Oui, mais quand je serai prêt.
Est-ce que vous vous attendez à ce que votre cachet soit revu à la baisse après cette défaite ?
Ce n’est même pas la peine d’en parler. Mais retenez que je ne suis pas comme le dollar, qui monte et qui descend.
Vous avez dit, après votre défaite, que vous aviez sacrifié beaucoup de choses pour la lutte, vous vouliez parler de votre vie sentimentale ?
Je parlais de ma vie en général. Pour atteindre le niveau que j’ai atteint dans la lutte, un niveau jamais atteint par personne, il faut faire des sacrifices. J’en ai marre de m’enfermer tout le temps, je suis jeune. En plus, je suis musulman et talibé Cheikh. J’aurais voulu chaque vendredi aller faire le Hadra à la mosquée, mais je suis dans l’incapacité de le faire, par peur de perturber, et beaucoup d’autres choses que j’aimerais faire et que la lutte m’empêche de faire.

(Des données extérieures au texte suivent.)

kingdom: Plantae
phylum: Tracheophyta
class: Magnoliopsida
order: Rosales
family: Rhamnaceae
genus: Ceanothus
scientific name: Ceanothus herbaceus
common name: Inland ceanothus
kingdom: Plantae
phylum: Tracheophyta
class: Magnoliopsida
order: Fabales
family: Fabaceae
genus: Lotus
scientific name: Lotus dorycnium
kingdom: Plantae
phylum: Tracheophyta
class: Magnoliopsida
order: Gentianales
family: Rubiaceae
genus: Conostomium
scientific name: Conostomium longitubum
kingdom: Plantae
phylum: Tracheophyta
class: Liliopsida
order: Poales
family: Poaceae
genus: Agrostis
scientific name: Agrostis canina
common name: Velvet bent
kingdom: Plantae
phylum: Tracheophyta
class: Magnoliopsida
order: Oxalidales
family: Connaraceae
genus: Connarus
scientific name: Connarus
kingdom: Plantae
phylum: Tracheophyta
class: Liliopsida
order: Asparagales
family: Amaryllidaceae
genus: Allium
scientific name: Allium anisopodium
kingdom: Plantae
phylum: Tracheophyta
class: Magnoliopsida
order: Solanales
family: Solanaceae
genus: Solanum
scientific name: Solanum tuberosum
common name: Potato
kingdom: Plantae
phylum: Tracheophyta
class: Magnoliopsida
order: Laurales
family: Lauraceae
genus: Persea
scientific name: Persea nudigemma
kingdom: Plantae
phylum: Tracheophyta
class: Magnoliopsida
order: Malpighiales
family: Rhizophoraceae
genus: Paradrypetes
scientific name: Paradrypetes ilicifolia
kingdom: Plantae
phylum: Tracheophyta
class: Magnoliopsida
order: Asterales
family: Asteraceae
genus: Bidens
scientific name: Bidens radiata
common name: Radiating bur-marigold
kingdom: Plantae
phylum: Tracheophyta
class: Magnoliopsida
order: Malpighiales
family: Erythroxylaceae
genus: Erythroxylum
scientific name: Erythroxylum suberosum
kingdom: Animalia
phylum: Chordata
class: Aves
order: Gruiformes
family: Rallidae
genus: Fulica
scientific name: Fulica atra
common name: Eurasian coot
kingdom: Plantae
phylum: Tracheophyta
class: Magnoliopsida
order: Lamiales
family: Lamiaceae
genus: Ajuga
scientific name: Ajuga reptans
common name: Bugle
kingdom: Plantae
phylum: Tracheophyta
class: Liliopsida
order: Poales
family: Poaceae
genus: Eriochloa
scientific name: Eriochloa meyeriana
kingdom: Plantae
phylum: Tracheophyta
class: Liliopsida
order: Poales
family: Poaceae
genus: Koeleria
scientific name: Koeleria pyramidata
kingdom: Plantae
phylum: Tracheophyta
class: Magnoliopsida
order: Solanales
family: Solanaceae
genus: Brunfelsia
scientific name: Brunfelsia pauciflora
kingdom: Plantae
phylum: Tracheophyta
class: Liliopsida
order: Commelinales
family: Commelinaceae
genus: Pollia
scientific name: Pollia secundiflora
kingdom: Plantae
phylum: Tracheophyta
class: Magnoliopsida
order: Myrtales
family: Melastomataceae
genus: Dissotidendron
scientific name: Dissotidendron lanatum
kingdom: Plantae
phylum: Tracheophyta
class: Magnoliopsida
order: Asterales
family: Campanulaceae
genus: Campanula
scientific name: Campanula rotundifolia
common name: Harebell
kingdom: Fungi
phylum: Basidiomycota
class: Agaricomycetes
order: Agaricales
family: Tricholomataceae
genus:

Eumeu Sène est-il dans votre ligne de mire ?
Pour le moment je n’ai pas d’adversaire, comme je vous l’ai, il faut que je vérifie tout avant de penser à un autre combat.
Selbé Ndom la voyante avait prédit votre défaite, quel effet cela vous a fait à la veille du combat ?
Aucun effet. On m’en a parlé et cela ne m’a rien fait. Je n’irai pas là-bas comme elle l’a demandé.